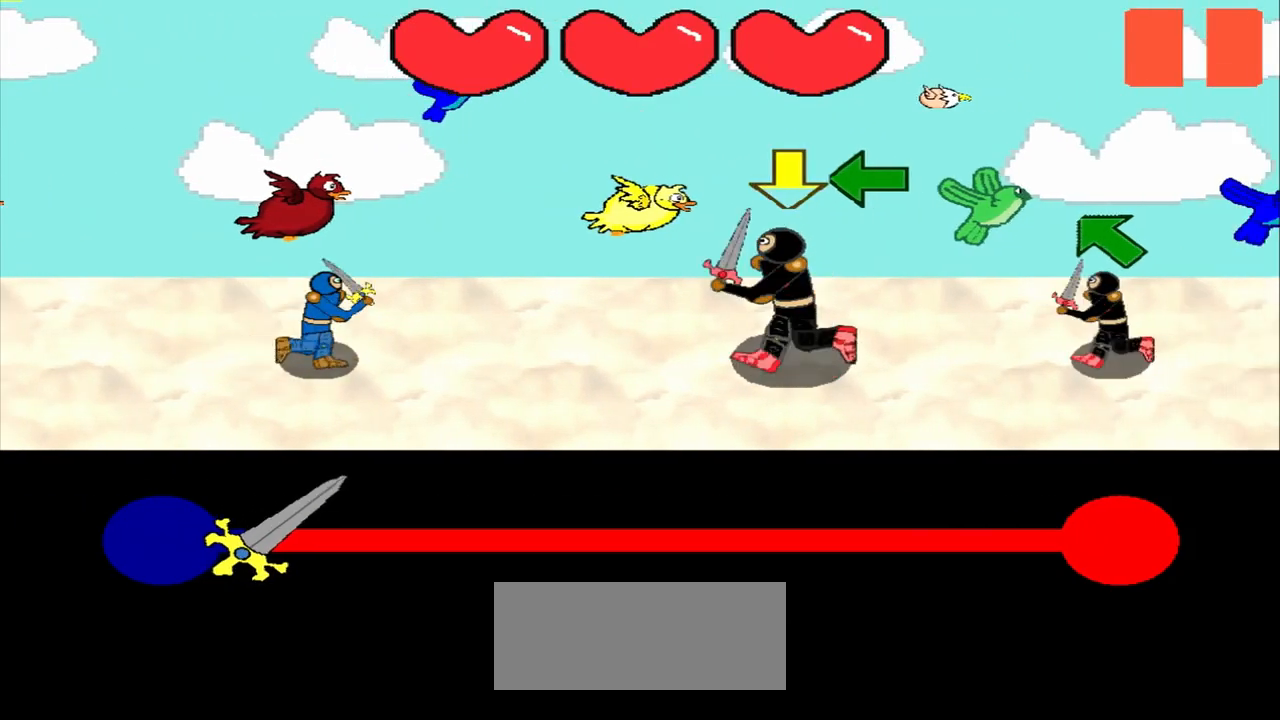
{"dt_ms": 500, "buttons": [], "left_stick": "center", "events": [[83, "left_stick", "center"]]}
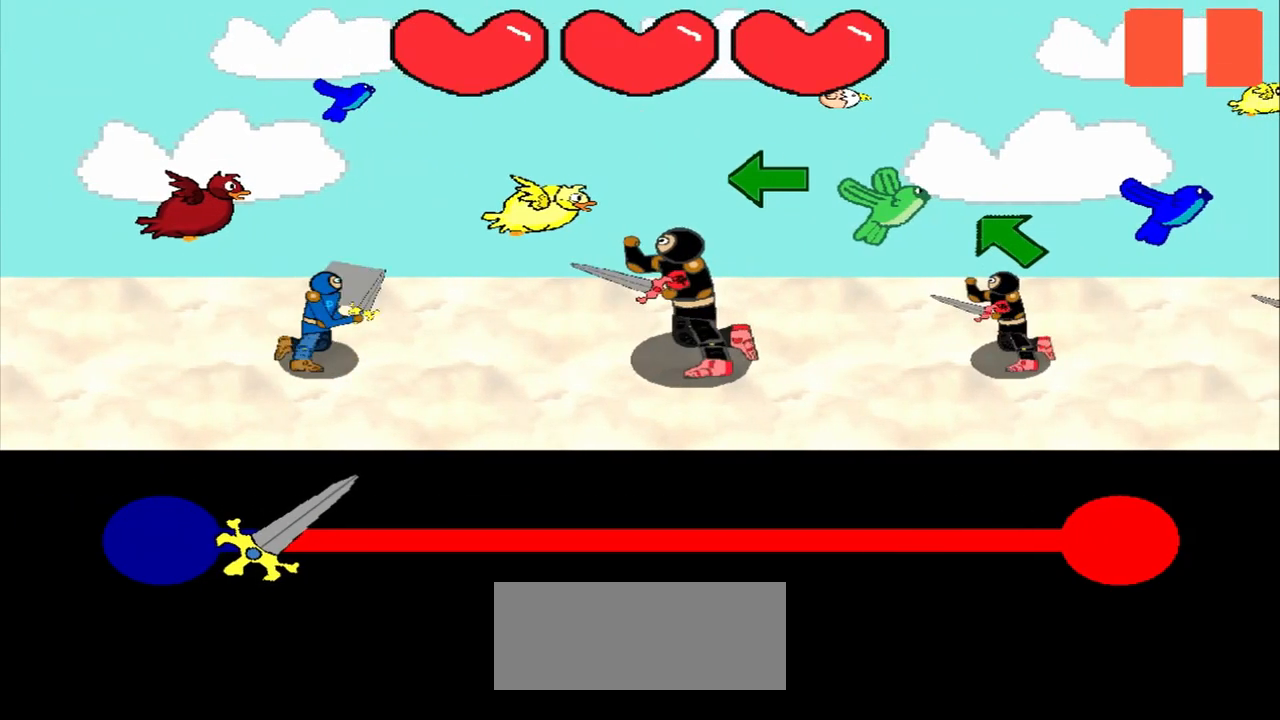
{"dt_ms": 500, "buttons": [], "left_stick": "center", "events": [[167, "left_stick", "left"], [292, "left_stick", "center"]]}
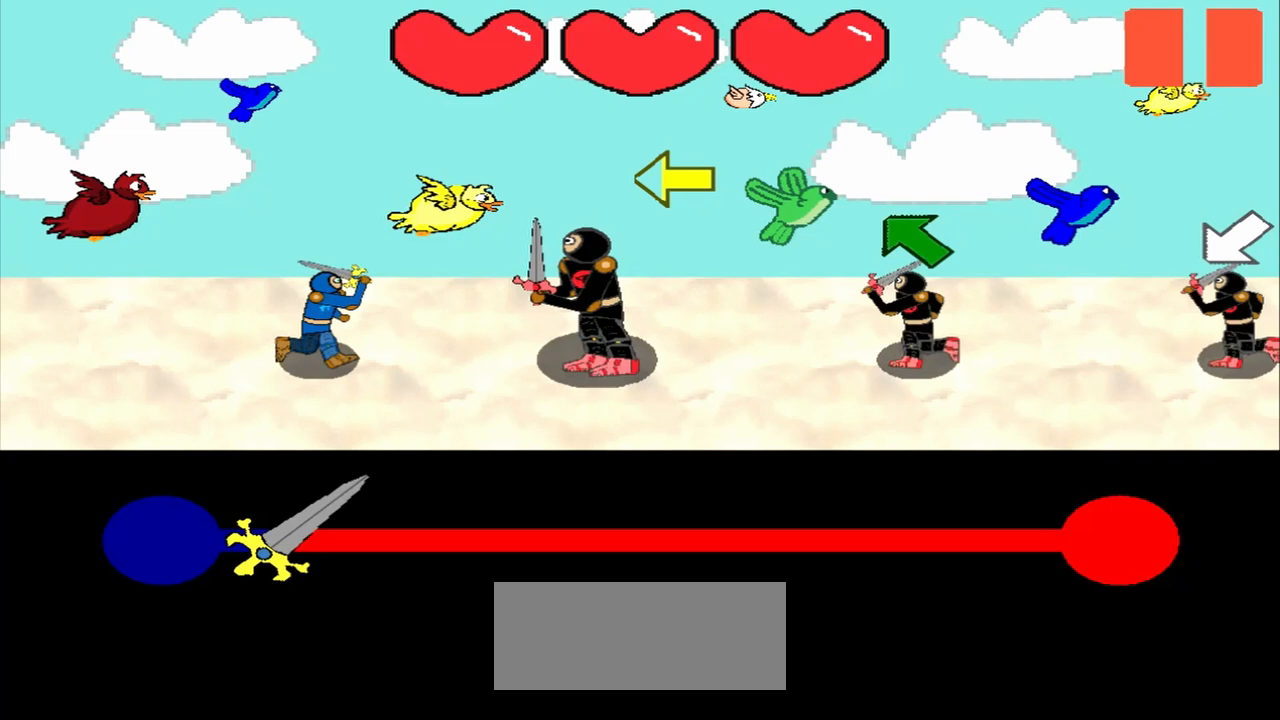
{"dt_ms": 500, "buttons": [], "left_stick": "center", "events": []}
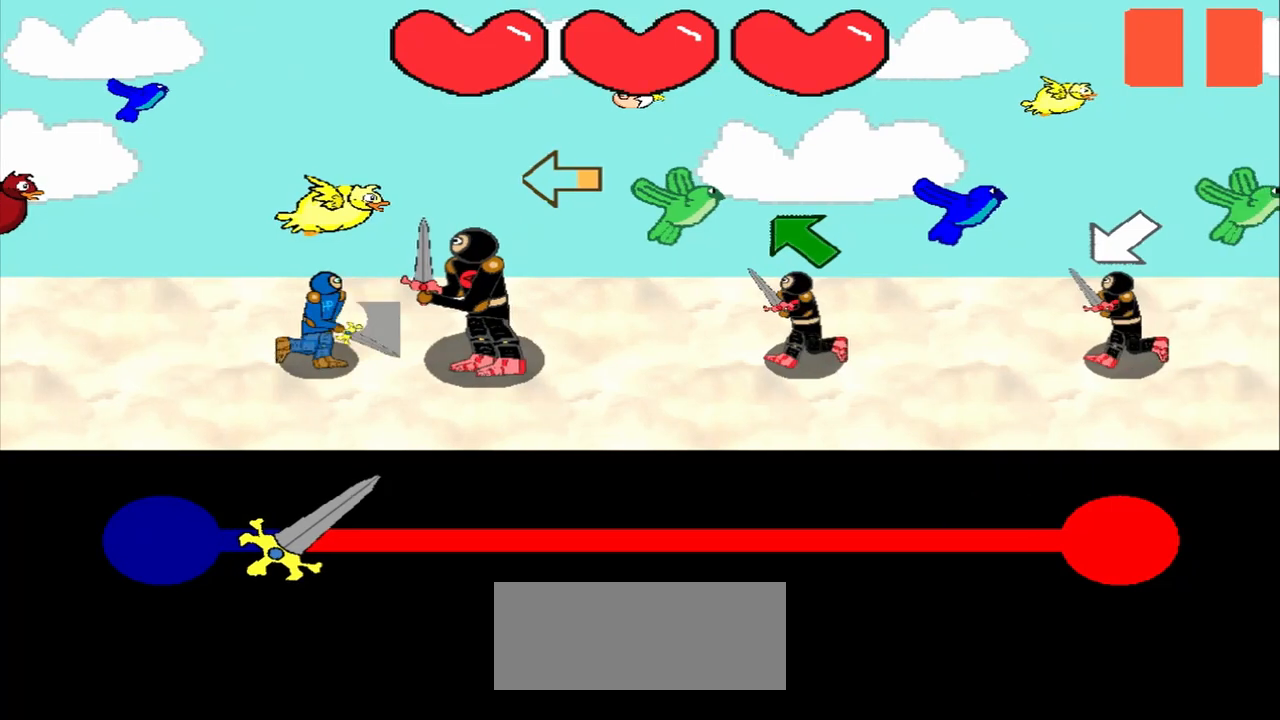
{"dt_ms": 500, "buttons": [], "left_stick": "center", "events": [[250, "left_stick", "up-left"], [417, "left_stick", "center"]]}
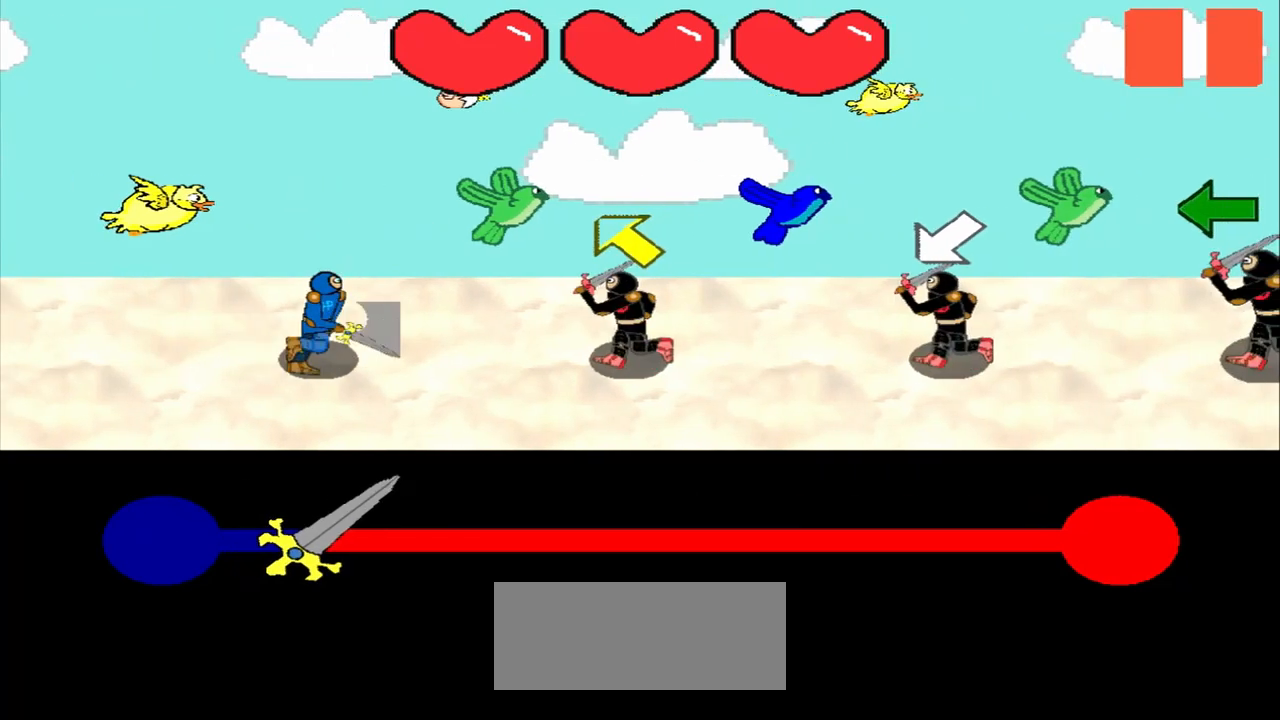
{"dt_ms": 500, "buttons": [], "left_stick": "up-left", "events": [[83, "left_stick", "up-left"]]}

+===+

→ **Exercise prompt**
Leave every image out, and retype the material exactly.

→ **Reply to the task**
{"dt_ms": 500, "buttons": [], "left_stick": "center", "events": [[83, "left_stick", "center"]]}
{"dt_ms": 500, "buttons": [], "left_stick": "center", "events": [[167, "left_stick", "left"], [292, "left_stick", "center"]]}
{"dt_ms": 500, "buttons": [], "left_stick": "center", "events": []}
{"dt_ms": 500, "buttons": [], "left_stick": "center", "events": [[250, "left_stick", "up-left"], [417, "left_stick", "center"]]}
{"dt_ms": 500, "buttons": [], "left_stick": "up-left", "events": [[83, "left_stick", "up-left"]]}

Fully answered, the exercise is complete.